Zunehmende Luftverschmutzung und Waldrodung in Südasien könnten zu einem Ausbleiben des indischen Monsuns führen. Dies zeigen Wissenschaftler vom Potsdam-Institut für Klimafolgenforschung (PIK) in einer Studie, in der sie die Stabilität des indischen Monsuns untersuchten. Die Ergebnisse der Studie sind in der aktuellen Ausgabe der Zeitschrift "Geophysical Research Letters" erschienen.
19.08.2005
In der aktuellen PIK-Studie haben Wissenschaftler anhand eines einfachen Modells einen Mechanismus entdeckt, der zu einem Ausbleiben des indischen Sommermonsuns führen könnte: Durch die zunehmende Luftverschmutzung mit Schwebeteilchen (Aerosolen) über Indien - verursacht durch Brände und den Verbrauch fossiler Brennstoffe - sowie Waldrodungen, die regional zu einer helleren Landoberfläche führen, wird mehr Sonnenlicht reflektiert (Zunahme der "Albedo"). Hierdurch sinkt die Temperatur über der Landmasse, da weniger Sonnenlicht die Erde erreicht. Die Zufuhr feuchter Luftmassen vom Indischen Ozean, die den Monsunregen speisen, wird gestoppt und die Niederschläge nehmen dramatisch ab.

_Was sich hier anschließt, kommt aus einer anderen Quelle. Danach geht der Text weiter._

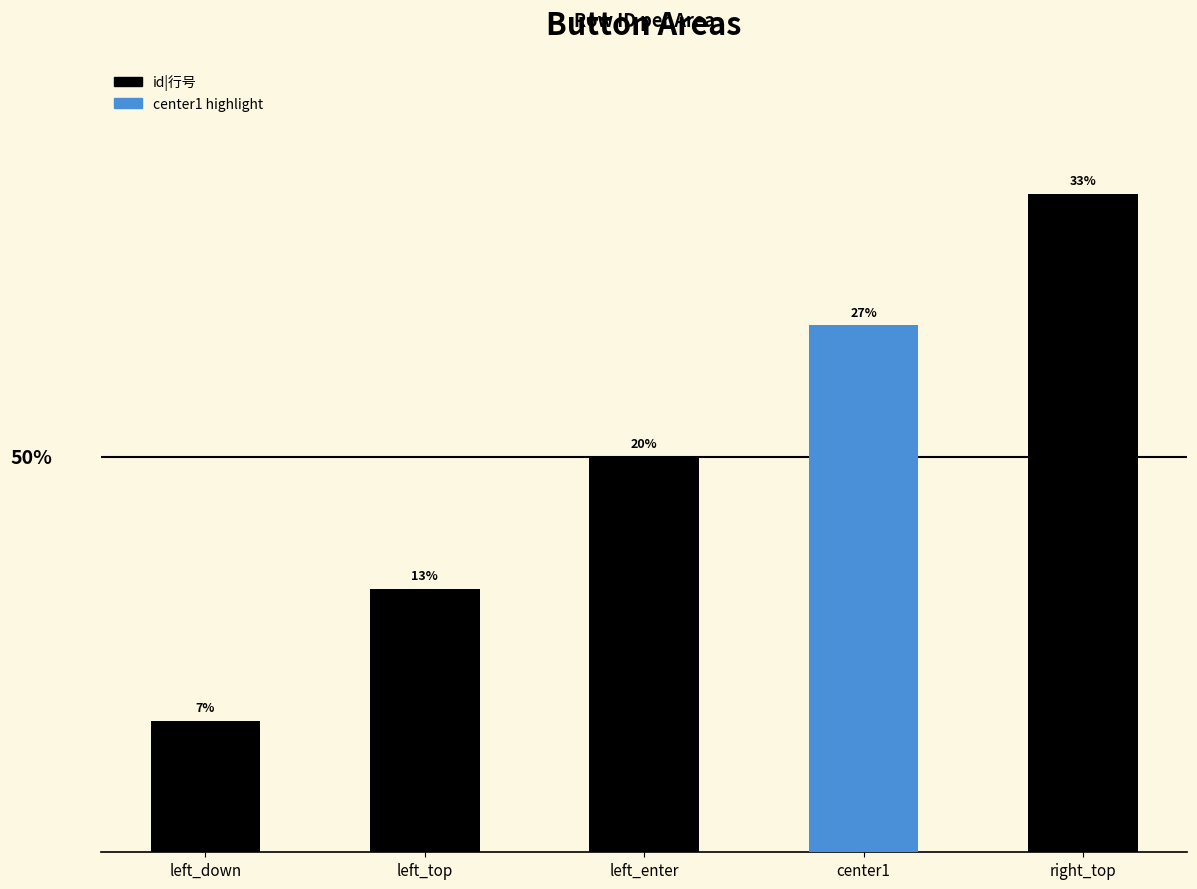

How many bars are there in total?

5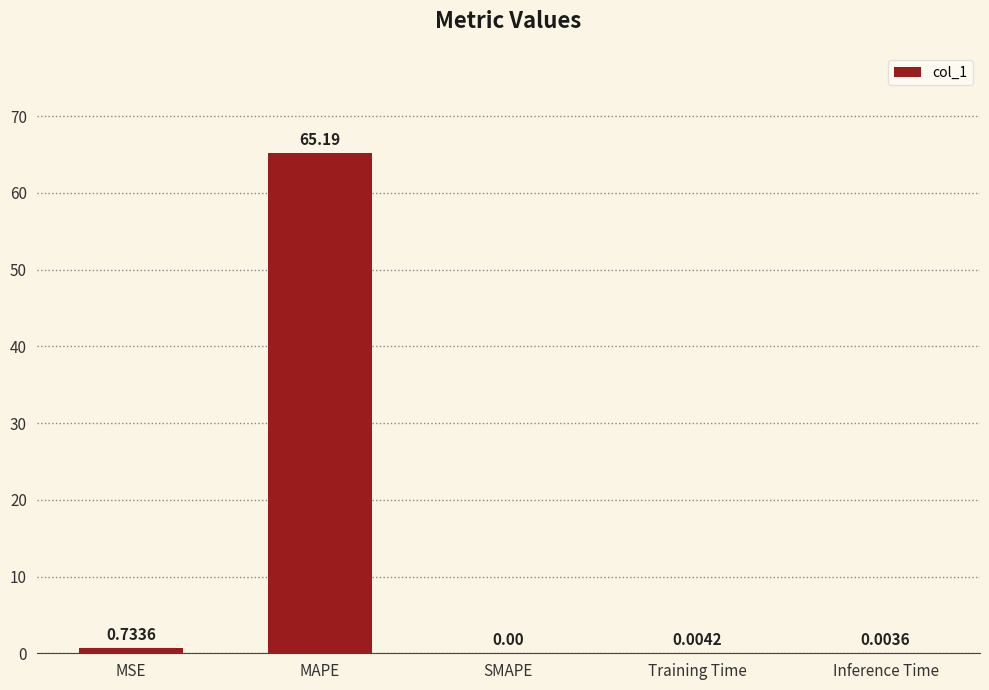

Which label corresponds to the largest value in the chart?

MAPE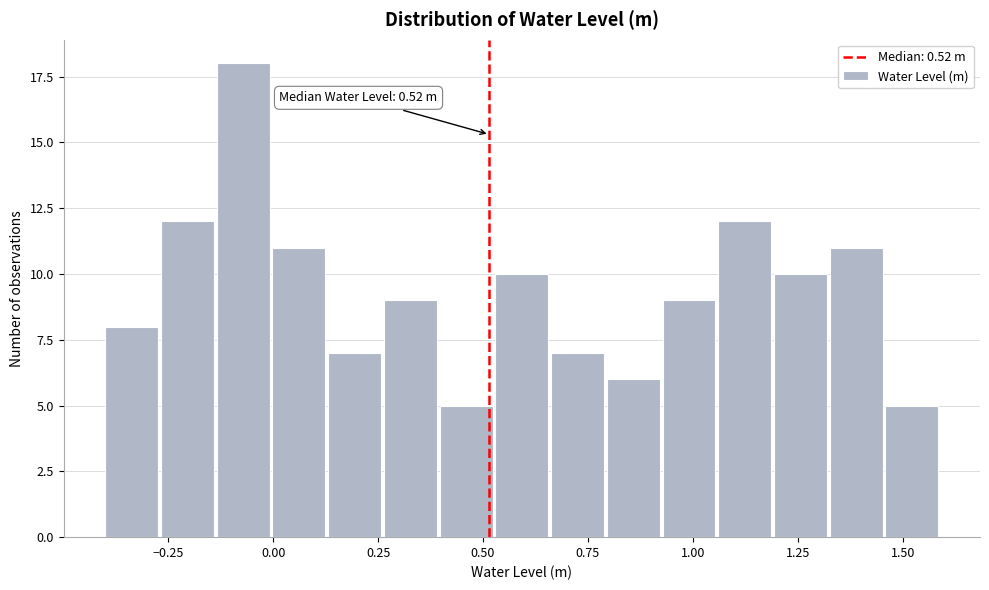

Around what value on the x-axis is the tallest bar? Give the approximate position of its centre, as read against the axis.

-0.05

Wie wahrscheinlich das Ausbleiben des Sommermonsuns tatsächlich ist, kann aus der Studie nicht geschlossen werden. Hierzu wären Analysen notwendig, die realistische Prognosen (so genannte "Szenarien") berücksichtigen - von der Entwicklung der Luftverschmutzung sowie der Veränderung der Landnutzung in Südasien. Auch ein weiterer Effekt müsste beachtet werden: die steigenden Konzentrationen von Treibhausgasen. Letztere haben einen entgegengerichteten Effekt auf den Sommermonsun: Mehr Treibhausgase in der Atmosphäre führen zu einer Temperaturzunahme über der Landmasse und dadurch zu stärkeren Niederschlägen. Welcher der beiden Effekte letztendlich dominieren wird, ist derzeit offen.